Dave Pruitt, a former truck driver with a catering business, also came to Carnegie hoping to advance his food career. 

With his two concepts, 216 Cafe and the more upscale Krejuns, CloudKitchens estimated he’d be able to do $20,000 in sales a month. Instead, the restaurants bled money.

Pruitt criticized CloudKitchens for not doing enough to promote Carnegie, which is located near the main campus of the Cleveland Clinic as well as Cleveland State University. “Nobody knew what it was,” he said. 

And he was constantly going back and forth with the company over invoices he felt were incorrect. He was told, for instance, that his first two months would be free, but was billed within 30 days.

“The first month, we weren’t even really on the delivery apps,” he said.“They put us in bad situations. It’s like they will not do anything to help the business.”

Carnegie Food Hub exterior

Carnegie is located in Cleveland’s MidTown neighborhood, near a major hospital and a university.

While most former occupants contacted by RB blamed CloudKitchens for the failure of their restaurants, at least one looked inward.

“I knew what I was getting into when I signed my lease,” said Ayanna Augustine. “I knew there was a risk that I was taking.”

Augustine ran two restaurants at Carnegie: jerk chicken concept Yanna’s Dough Spot and the potato-centric Big Starchy Bihhhh. She was featured in a local news segment in July, and her restaurants got good ratings online. But they ultimately didn’t make it. 

“I failed,” she said. “I learned from my failure. … I don’t necessarily want to put any additional energy into CloudKitchens.”

Augustine agreed with others, though, that CloudKitchens had not been fully transparent.

“Of course they lied,” she said. “They’re salespeople.” 

And she said that she’s better off now. After leaving Carnegie, she quickly got a GM job at a fine-dining restaurant.

But for others, the experience at CloudKitchens left them in dire straits and dampened their ambitions.

“I took my savings and put it all into [CloudKitchens] for it to blow up in my face,” Rogers said.

She still does small catering gigs here and there, she said, but for the most part, “I just ain’t been motivated.”

Pruitt, too, came out of the situation broke and discouraged.

“They took all my money, literally,” he said. “I’m done with the food business now.”

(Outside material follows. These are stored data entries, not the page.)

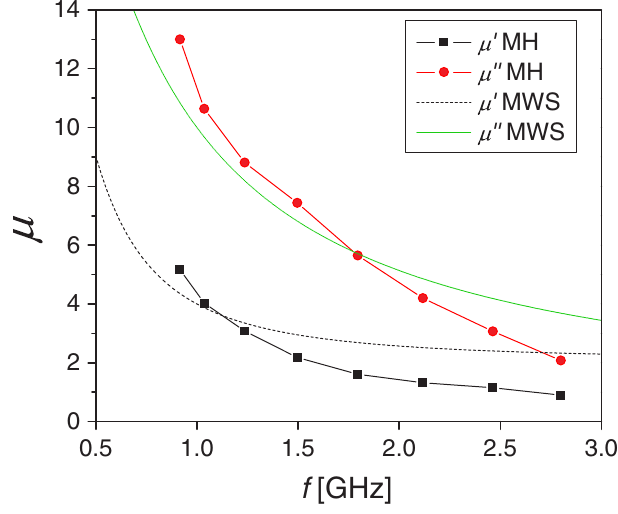
FIG. 7. (Color) Comparison of ferrite permeability (cid:3) (cid:4) 4 ð 1 (cid:1) j 2 : 5 Þ used in the MWS simulations with MH results.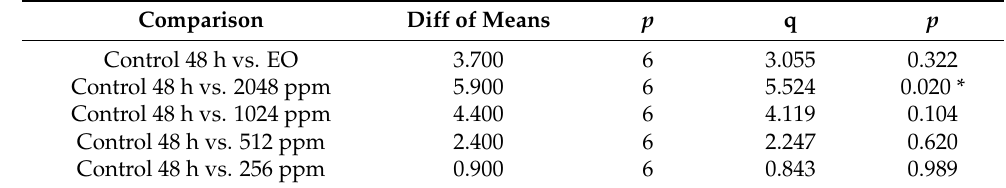
Table 4. One-way ANOVA between A. flavus colonies with or without the EO and the NE. Comparison Diff of Means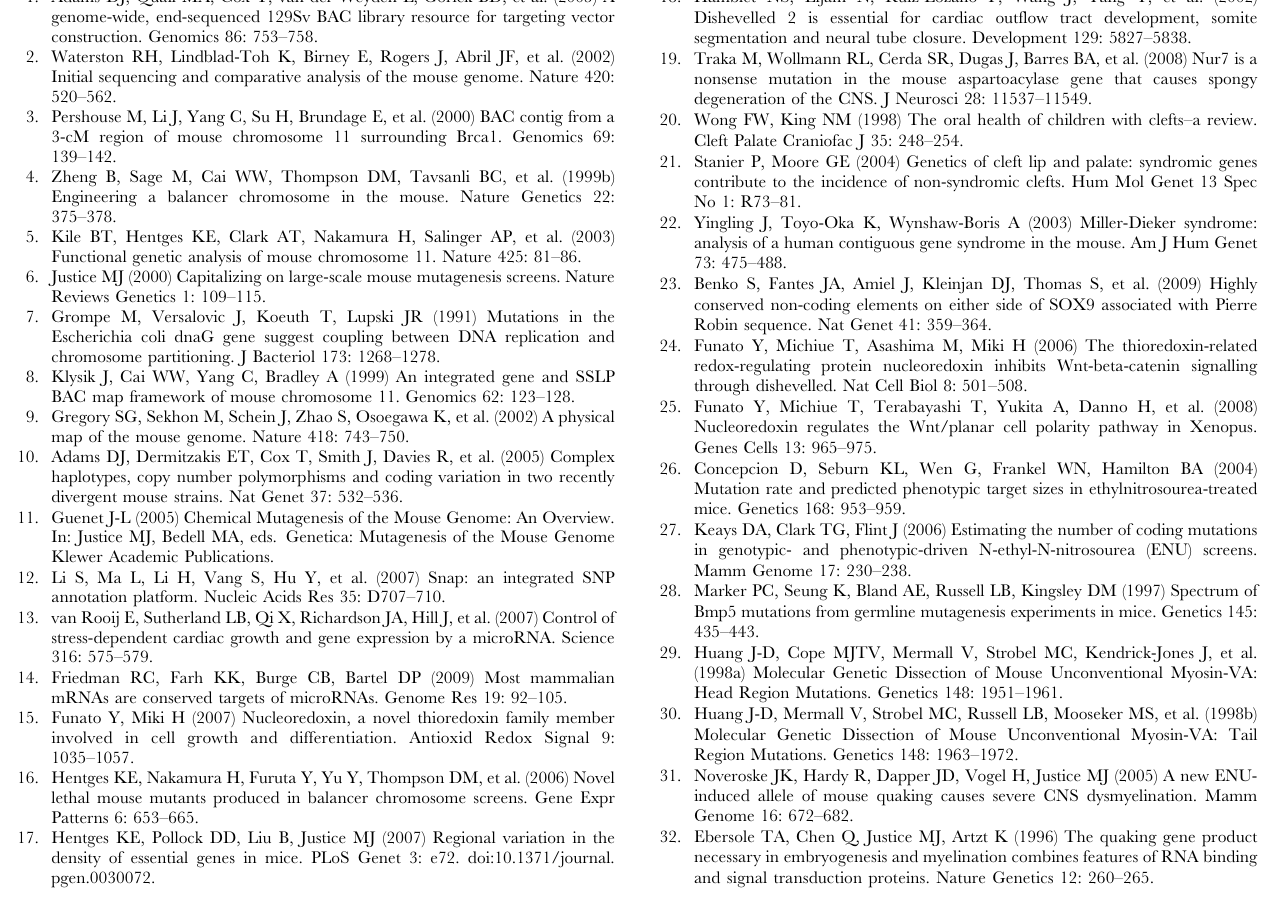
Table S7 Primers used to confirm Chromosome 11 ENU- induced mutations. Table S8 Microsatellite markers and SNPs used in mapping l11Jus13 ( Nxn J13 ). PCR conditions are available upon request. F denotes forward primer, R denotes reverse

Former tenants’ efforts to hold CloudKitchens accountable have fallen short. Pruitt filed a complaint with the city of Cleveland in an attempt to get some of his money back, but it was unsuccessful. 

Clark, meanwhile, has been trying to organize a class-action lawsuit against the company. But she said lawyers have been unwilling to challenge an arbitration clause in her contract that says disputes have to be resolved by a mediator rather than in court.

“I’m so frustrated and feeling defeated,” she said in an email this week.

CloudKitchens’ perspective on the parade of closures at Carnegie and other locations is unknown. A manager who answered the phone at the facility this week declined to comment and instructed a reporter to contact corporate. Emails to the company’s public relations account have gone unanswered.